In the function you can precalculate y - m in the transformed data block and pass into the function. I think the way I’ve written below may be a bit faster because of the dot_product instead of the explicit multiplication.
real approximate_wallenus_integral(
vector weights,
data array[] int y,
data array[] int m,
data vector log_n_dt
)
{
int num_categories = size(y);
vector[num_categories] vec_y = to_vector(y); // number of balls of each category that were drawn
vector[num_categories] vec_y_min_m = vec_y - to_vector(m); // number of balls of each category in the urn
real one_over_D = 1.0 / dot_product(weights, vec_y_min_m);
real slice_prod = log1m_exp(one_over_D * dot_product(log_n_dt, weights));
return log_sum_exp(slice_prod * vec_y);
}
Cool!
One thing: the return type for slice_prod should be matrix and notreal:
If you look at the sizes of the vectors: log_n_dt is a vector of size num_points-1 and omegas is a vector of size num_categories.

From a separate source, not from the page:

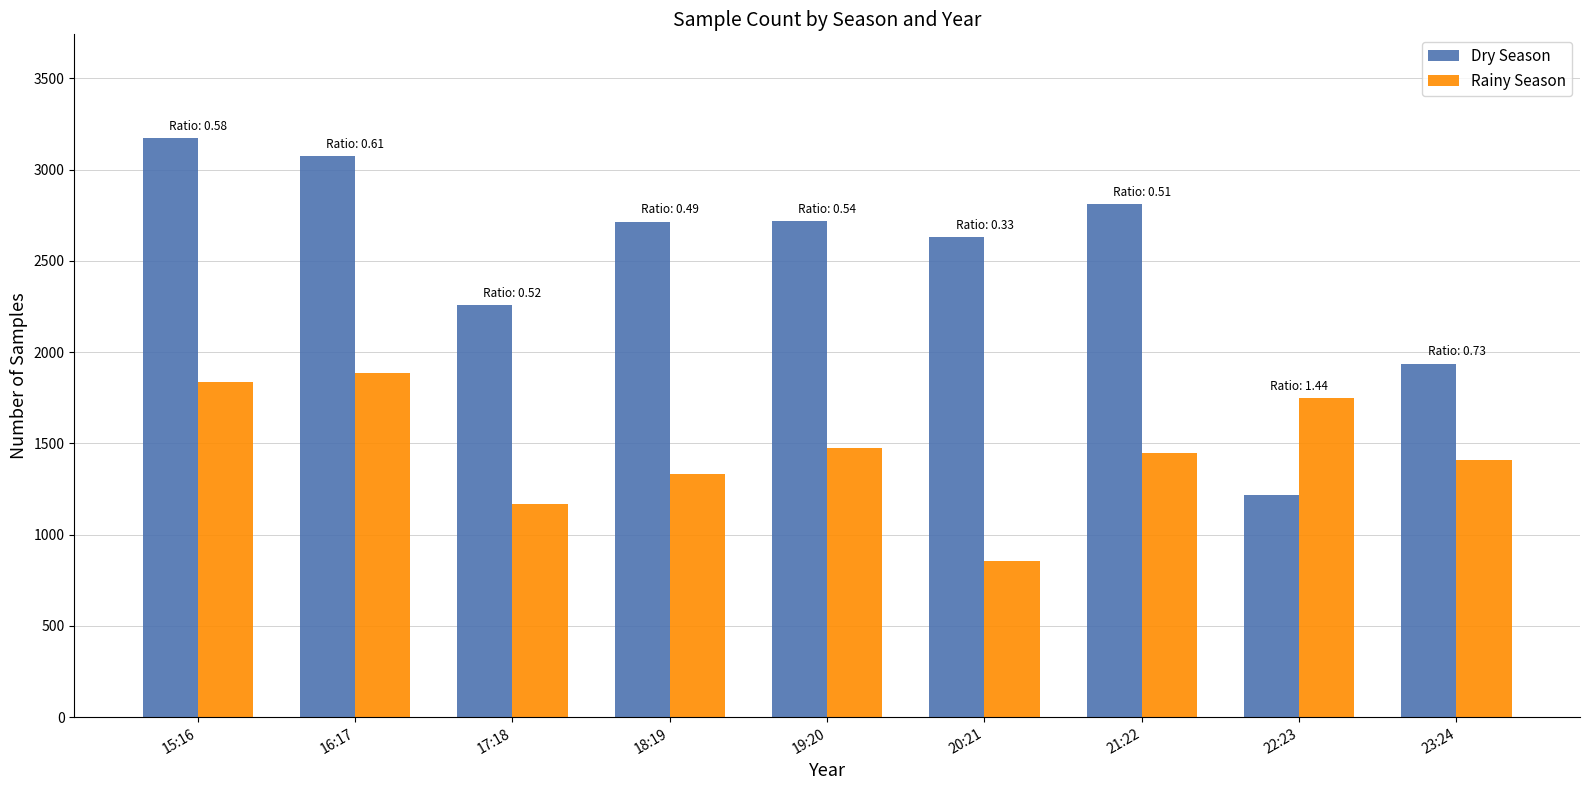

Does the chart contain stacked bars?

No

Therefore the multiplication
(log_n_dt * weights')
produces a matrix of size (num_points-1,num_categories) which is then run through the log1m_exp function (not changing the size of the matrix) and then multiplied by vec_y (which is sized num_categories) leaving a vector of size num_points-1 which is what we log_sum_exp over…
But maybe there is a better function to do vector times row_vector multiplication?
Got it. In cpp we won’t want to create that full matrix. We can loop over the num_points - 1 and keep track of a streaming log_sum_exp. But it depends on what values we need to keep track of for the derivative.
How does the function behave if you replace log1m_exp with expm1 (of course multiplying all the values by -1 before), sum, and then log that value?